A veces me cruzo con un señor de cierta edad, que lleva de la mano o del brazo a otro más joven con algunos signos de tener algún tipo de discapacidad intelectual y motora. Por la complicidad y al afecto que se expresan, he deducido que se trata de un padre y su hijo, que van camino del centro donde el chico participa o que ya están de regreso a casa. Llevan un ritmo lento, sosegado, casi contemplativo, donde el padre se adapta al ritmo que marca su hijo, pero en ningún momento el rostro del más mayor denota impaciencia o hartazgo. Todo lo contrario, se le esboza siempre una leve sonrisa, incluso a veces van riéndose los dos a carcajada. El paso del más joven es lento y algo torpe, como si se fuera a tropezar en cualquier momento, pero el señor le agarra con firmeza y a la vez con cariño.
Esa “procesión” es diaria, incluso se realiza varias veces al día. La imagen es muy similar en invierno o en primavera, haga lluvia, sol, frío o calor y el paso de los años no ha mermado la estampa de este paseo compartido, como parte de la vida de cada día.
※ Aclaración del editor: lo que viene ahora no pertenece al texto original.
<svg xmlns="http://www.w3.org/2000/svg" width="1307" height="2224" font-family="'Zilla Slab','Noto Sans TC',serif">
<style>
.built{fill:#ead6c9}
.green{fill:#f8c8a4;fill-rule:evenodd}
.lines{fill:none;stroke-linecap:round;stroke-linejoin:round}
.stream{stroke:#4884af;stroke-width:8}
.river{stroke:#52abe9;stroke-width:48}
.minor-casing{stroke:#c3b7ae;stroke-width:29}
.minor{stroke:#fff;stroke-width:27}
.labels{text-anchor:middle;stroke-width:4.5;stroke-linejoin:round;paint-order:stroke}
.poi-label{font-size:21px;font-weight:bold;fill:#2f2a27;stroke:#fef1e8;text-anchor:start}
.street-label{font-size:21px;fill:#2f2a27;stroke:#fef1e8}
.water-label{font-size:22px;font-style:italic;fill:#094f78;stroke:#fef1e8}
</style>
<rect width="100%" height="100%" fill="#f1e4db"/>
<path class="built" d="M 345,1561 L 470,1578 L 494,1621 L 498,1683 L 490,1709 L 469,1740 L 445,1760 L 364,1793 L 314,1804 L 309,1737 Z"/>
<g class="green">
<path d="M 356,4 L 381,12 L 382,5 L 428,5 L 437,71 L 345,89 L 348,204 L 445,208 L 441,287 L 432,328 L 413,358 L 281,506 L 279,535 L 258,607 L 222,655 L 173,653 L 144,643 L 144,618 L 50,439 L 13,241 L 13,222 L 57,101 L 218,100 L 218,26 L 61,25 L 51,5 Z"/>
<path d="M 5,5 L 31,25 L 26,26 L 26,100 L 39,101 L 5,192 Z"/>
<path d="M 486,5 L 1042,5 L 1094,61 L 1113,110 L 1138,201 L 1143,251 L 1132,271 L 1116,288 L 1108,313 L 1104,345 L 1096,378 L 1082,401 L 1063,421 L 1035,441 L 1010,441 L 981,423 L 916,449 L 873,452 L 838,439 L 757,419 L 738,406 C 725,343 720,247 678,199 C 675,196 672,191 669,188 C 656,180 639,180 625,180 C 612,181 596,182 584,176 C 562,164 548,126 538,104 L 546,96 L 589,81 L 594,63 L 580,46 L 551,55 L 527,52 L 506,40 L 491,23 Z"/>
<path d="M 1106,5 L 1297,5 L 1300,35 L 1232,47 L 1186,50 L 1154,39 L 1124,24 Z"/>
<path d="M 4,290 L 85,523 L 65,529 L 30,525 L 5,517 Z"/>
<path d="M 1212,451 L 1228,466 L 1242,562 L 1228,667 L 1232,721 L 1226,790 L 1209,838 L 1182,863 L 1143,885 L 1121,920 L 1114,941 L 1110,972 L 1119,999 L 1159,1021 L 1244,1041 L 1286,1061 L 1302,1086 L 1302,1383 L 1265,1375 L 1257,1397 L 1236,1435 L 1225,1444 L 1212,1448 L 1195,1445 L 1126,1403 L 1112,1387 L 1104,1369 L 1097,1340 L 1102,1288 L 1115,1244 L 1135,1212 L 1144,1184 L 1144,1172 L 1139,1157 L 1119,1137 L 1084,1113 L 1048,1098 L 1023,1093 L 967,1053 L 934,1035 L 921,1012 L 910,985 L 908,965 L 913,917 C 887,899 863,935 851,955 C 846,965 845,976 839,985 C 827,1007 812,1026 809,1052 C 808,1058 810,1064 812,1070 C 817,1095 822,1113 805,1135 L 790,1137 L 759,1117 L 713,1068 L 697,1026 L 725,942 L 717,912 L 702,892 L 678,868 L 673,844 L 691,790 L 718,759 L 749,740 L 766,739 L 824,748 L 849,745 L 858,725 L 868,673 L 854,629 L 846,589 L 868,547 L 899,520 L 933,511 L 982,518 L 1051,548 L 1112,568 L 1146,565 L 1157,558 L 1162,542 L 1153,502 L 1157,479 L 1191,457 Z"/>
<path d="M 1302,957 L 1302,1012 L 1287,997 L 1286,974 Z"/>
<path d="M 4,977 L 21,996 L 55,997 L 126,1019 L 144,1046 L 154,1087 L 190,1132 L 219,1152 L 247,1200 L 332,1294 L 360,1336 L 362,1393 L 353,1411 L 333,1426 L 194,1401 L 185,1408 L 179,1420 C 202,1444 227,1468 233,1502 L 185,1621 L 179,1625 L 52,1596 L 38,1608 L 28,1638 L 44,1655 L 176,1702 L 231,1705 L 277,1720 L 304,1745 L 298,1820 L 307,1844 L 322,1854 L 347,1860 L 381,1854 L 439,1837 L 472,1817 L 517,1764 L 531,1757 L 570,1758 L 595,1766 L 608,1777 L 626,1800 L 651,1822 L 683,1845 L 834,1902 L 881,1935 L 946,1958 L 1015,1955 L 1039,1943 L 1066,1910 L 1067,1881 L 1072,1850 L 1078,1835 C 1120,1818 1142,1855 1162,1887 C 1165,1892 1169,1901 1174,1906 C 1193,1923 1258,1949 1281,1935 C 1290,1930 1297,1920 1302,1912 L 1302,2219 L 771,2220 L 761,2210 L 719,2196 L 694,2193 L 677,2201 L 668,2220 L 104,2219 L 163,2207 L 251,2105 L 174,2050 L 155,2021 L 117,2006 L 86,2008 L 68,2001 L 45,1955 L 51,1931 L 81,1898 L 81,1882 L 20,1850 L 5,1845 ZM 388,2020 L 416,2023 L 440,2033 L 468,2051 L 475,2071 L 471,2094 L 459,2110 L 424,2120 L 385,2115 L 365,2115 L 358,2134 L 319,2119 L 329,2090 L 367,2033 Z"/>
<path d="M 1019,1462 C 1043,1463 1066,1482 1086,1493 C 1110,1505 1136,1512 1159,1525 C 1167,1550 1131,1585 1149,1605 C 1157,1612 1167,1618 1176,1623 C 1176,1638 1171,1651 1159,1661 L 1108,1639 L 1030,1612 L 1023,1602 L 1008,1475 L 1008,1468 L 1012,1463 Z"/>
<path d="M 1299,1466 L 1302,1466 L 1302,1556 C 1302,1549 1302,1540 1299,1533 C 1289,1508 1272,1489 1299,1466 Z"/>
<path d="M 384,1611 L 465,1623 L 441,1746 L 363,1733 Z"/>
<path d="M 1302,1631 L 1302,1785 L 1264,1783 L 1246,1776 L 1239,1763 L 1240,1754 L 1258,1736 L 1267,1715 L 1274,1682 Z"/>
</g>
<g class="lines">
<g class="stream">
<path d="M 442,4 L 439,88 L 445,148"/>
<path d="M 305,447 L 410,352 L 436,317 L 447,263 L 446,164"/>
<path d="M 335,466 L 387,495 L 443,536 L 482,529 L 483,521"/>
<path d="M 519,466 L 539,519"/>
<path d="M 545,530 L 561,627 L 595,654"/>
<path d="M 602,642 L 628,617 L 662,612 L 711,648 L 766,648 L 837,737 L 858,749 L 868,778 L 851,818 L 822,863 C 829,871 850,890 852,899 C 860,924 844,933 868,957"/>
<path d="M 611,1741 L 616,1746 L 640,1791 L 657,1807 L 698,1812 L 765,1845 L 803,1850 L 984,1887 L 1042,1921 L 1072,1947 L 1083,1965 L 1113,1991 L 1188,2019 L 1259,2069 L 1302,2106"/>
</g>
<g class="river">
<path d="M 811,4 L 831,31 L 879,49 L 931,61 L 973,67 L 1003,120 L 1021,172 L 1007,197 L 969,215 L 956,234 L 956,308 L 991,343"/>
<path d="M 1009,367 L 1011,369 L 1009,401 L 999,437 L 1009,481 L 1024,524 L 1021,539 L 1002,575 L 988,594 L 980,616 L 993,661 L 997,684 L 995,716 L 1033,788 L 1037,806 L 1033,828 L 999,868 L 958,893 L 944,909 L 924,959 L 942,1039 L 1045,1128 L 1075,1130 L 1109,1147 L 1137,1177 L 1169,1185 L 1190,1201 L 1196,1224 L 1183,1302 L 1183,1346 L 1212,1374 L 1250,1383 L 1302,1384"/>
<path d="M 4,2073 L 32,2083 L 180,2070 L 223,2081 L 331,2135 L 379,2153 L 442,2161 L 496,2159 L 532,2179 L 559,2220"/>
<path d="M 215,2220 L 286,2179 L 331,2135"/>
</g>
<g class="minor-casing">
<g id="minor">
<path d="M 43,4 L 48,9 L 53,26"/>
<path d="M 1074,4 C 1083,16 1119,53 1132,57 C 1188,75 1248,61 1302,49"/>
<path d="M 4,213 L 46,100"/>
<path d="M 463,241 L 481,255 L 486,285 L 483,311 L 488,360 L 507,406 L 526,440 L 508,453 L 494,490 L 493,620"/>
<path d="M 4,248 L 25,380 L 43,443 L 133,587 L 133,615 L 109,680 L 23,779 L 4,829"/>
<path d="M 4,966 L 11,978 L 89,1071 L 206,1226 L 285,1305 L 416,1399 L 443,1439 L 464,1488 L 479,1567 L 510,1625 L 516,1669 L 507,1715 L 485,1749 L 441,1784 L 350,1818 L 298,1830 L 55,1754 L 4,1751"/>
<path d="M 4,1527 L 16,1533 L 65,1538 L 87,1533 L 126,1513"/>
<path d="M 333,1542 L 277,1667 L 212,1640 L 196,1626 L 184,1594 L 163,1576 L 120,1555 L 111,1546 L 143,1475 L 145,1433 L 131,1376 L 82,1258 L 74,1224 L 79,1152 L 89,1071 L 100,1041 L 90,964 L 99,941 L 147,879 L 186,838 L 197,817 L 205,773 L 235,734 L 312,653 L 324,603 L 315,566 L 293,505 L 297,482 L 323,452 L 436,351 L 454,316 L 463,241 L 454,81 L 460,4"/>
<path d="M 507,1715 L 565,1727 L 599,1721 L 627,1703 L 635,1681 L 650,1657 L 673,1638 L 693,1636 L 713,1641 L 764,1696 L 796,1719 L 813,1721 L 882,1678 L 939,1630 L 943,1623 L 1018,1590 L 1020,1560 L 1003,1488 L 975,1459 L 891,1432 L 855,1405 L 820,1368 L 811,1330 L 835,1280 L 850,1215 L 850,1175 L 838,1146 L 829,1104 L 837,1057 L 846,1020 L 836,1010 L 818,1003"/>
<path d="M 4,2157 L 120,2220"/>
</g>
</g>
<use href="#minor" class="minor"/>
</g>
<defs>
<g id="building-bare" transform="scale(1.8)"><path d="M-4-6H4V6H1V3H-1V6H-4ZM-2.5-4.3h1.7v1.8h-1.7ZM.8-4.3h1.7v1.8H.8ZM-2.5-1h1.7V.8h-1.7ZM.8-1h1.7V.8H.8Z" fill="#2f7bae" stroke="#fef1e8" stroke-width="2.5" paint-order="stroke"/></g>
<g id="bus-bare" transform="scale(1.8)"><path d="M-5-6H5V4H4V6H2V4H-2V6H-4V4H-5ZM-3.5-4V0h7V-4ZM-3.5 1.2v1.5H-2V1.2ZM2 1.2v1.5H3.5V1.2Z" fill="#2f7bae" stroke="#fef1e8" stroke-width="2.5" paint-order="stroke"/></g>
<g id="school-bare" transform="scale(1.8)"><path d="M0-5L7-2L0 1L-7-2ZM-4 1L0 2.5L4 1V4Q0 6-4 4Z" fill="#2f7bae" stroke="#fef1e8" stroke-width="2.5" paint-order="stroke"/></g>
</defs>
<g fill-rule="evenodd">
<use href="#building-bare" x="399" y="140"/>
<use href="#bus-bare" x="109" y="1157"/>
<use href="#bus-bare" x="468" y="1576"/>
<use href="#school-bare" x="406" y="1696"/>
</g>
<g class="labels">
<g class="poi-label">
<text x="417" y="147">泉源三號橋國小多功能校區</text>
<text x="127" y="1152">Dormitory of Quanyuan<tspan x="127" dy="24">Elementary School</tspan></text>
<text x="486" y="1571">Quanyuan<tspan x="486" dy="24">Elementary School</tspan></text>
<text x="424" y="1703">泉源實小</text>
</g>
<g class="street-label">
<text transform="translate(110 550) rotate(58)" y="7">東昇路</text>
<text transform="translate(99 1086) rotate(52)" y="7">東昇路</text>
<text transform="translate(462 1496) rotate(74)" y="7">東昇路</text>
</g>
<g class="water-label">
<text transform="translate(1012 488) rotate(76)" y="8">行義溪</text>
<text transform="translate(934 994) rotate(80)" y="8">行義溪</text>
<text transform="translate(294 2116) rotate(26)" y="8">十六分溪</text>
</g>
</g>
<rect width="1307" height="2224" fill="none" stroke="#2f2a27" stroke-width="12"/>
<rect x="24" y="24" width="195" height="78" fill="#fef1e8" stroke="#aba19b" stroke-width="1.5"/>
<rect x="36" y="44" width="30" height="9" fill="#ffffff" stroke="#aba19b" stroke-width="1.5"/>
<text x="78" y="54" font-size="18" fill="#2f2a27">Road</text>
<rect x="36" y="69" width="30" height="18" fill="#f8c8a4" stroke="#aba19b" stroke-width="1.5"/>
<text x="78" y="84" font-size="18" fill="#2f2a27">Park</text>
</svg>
Y contemplando esta escena, mi mente recrea otros escenarios que me vienen a la cabeza, como los pasos en Semana Santa, tan cargados de emoción y sentimiento, como los que a mí me provocan esta escena familiar.
La cruz de aquel chico más joven, es decir, su situación de mayor vulnerabilidad o fragilidad, su dependencia de la ayuda de otras personas, es para todos los días del año, incluido el domingo de Resurrección. Pero a la vez, su rostro lleno de paz o de alegría, me dicen que también viven todos los días la fiesta de la vida, en donde la luz se abre paso entre la oscuridad, y el dolor y el sufrimiento son trascendidos por un amor único, como el que tiene aquel padre por su hijo. Su padre le mira con ternura, es su hijo, carne de su carne y sangre de su sangre y ese amor no merma por la discapacidad física y psíquica del chico, sino todo lo contrario, el amor se hace más grande cuanto más hay que dar, cuanto más lo necesita alguien.
A veces el padre le canta alguna canción o le cuenta algún chiste divertido, y otras veces van en silencio. Las trompetas y los tambores que acompañan esos paseos están hechos de latidos de corazón y de miradas cruzadas, que no necesitan de las palabras porque todo se está diciendo. Caminando al mismo compás, a veces el padre tirando del hijo, y otras veces el hijo tirando del padre, porque hacer el mismo camino es también saber esperar y unificar el ritmo.
Ellos no necesitan hábito ni capirote, ni hachón, ni medalla. Ni siquiera necesitan público, aunque no saben que cuando me cruzo con ellos, han tocado mi corazón y mi devoción y desearía juntarme a ellos siendo parte de esa comitiva procesional. La vida es también como una procesión, donde celebramos a la vez el dolor y la alegría de la vida. Ayuno y sobreabundancia, fracaso y éxito, muerte y vida. Todo junto cada día de la existencia, en procesión a veces acompañados, a veces acompañando y a veces solos de remate. Pero al final, el horizonte en la idea de que “lo mejor está siempre por llegar”.
Ese padre lleva años siendo cofrade del paso de su hijo, cadente y desesperante para el que es ajeno a su hermandad, pero él lo tiene claro. Y estoy seguro que cada noche al acostarse da gracias por el tesoro de su hijo, aunque esté molido de cansancio y cada mañana, abre las manos para volver a la procesión más difícil pero a la vez más hermosa de la que puede formar parte, la del amor que sólo da, sin esperar nada a cambio. O sí, quizá una leve mueca de su hijo que le confirme que ser padre de aquel hijo es lo mejor que le ha pasado nunca.